Interface LinearSolverDense<T extends Matrix>

All Superinterfaces:
LinearSolver<T,T>
All Known Subinterfaces:
AdjustableLinearSolver_DDRM, AdjustableLinearSolver_FDRM
All Known Implementing Classes:
AdjLinearSolverQr_DDRM, AdjLinearSolverQr_FDRM, BaseLinearSolverQrp_DDRM, BaseLinearSolverQrp_FDRM, CholeskyOuterSolver_DDRB, CholeskyOuterSolver_FDRB, CholeskyOuterSolver_MT_DDRB, CholeskyOuterSolver_MT_FDRB, LinearSolver_DDRB_to_DDRM, LinearSolver_FDRB_to_FDRM, LinearSolverAbstract_CDRM, LinearSolverAbstract_DDRM, LinearSolverAbstract_FDRM, LinearSolverAbstract_ZDRM, LinearSolverChol_CDRM, LinearSolverChol_DDRB, LinearSolverChol_DDRM, LinearSolverChol_FDRB, LinearSolverChol_FDRM, LinearSolverChol_ZDRM, LinearSolverCholLDL_DDRM, LinearSolverCholLDL_FDRM, LinearSolverLu_CDRM, LinearSolverLu_DDRM, LinearSolverLu_FDRM, LinearSolverLu_ZDRM, LinearSolverLuBase_CDRM, LinearSolverLuBase_DDRM, LinearSolverLuBase_FDRM, LinearSolverLuBase_ZDRM, LinearSolverLuKJI_DDRM, LinearSolverLuKJI_FDRM, LinearSolverQr_CDRM, LinearSolverQr_DDRM, LinearSolverQr_FDRM, LinearSolverQr_ZDRM, LinearSolverQrBlock64_DDRM, LinearSolverQrBlock64_FDRM, LinearSolverQrHouse_CDRM, LinearSolverQrHouse_DDRM, LinearSolverQrHouse_FDRM, LinearSolverQrHouse_ZDRM, LinearSolverQrHouseCol_CDRM, LinearSolverQrHouseCol_DDRM, LinearSolverQrHouseCol_FDRM, LinearSolverQrHouseCol_MT_DDRM, LinearSolverQrHouseCol_MT_FDRM, LinearSolverQrHouseCol_ZDRM, LinearSolverQrHouseTran_CDRM, LinearSolverQrHouseTran_DDRM, LinearSolverQrHouseTran_FDRM, LinearSolverQrHouseTran_ZDRM, LinearSolverQrpHouseCol_DDRM, LinearSolverQrpHouseCol_FDRM, LinearSolverSafe, LinearSolverUnrolled_DDRM, LinearSolverUnrolled_FDRM, QrHouseHolderSolver_DDRB, QrHouseHolderSolver_FDRB, QrHouseHolderSolver_MT_DDRB, QrHouseHolderSolver_MT_FDRB, SolvePseudoInverseQrp_DDRM, SolvePseudoInverseQrp_FDRM, SolvePseudoInverseSvd_DDRM, SolvePseudoInverseSvd_FDRM

public interface LinearSolverDense<T extends Matrix> extends LinearSolver<T,T>

An implementation of LinearSolverDense solves a linear system or inverts a matrix. It masks more complex implementation details, while giving the programmer control over memory management and performance. To quickly detect nearly singular matrices without computing the SVD the LinearSolver.quality() function is provided.

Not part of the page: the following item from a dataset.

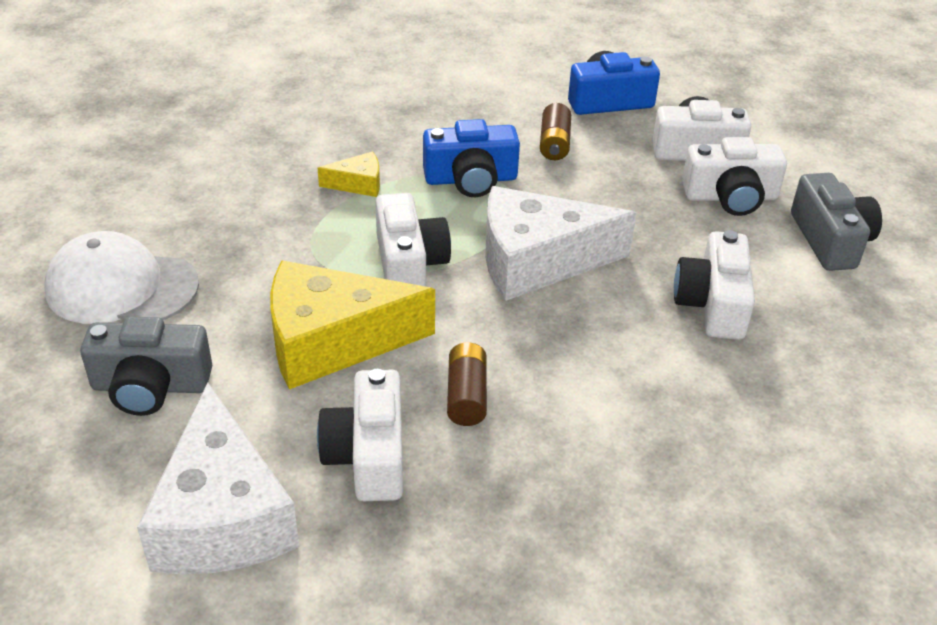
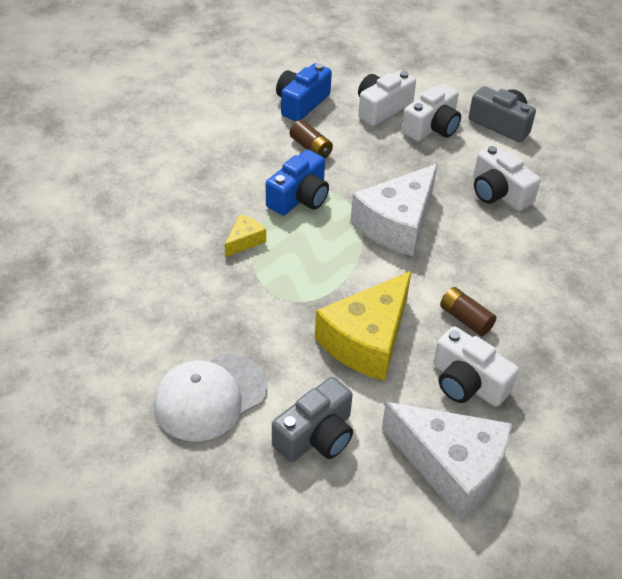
camera: 45 degrees left, 5 degrees up
(409, 263) = (340, 269): white camera -> none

A linear system is defined as: A*X = B.
where A ∈ ℜ m × n, X ∈ ℜ n × p, B ∈ ℜ m × p. Different implementations can solve different types and shapes in input matrices and have different memory and runtime performance.

To solve a system:
  1. Call LinearSolver.setA(org.ejml.data.Matrix)
  2. Call LinearSolver.solve(org.ejml.data.Matrix, org.ejml.data.Matrix).

To invert a matrix:

  1. Call LinearSolver.setA(org.ejml.data.Matrix)
  2. Call invert(org.ejml.data.Matrix).

A matrix can also be inverted by passing in an identity matrix to solve, but this will be slower and more memory intensive than the specialized invert() function.

IMPORTANT: Depending upon the implementation, input matrices might be overwritten by the solver. This reduces memory and computational requirements and give more control to the programmer. If the input matrices need to be not modified then LinearSolverSafe can be used. The functions LinearSolver.modifiesA() and LinearSolver.modifiesB() specify which input matrices are being modified.

  • Method Details

    • invert

      void invert(T A_inv)
      Computes the inverse of of the 'A' matrix passed into LinearSolver.setA(Matrix) and writes the results to the provided matrix. If 'A_inv' needs to be different from 'A' is implementation dependent.
      Parameters:
      A_inv - Where the inverted matrix saved. Modified.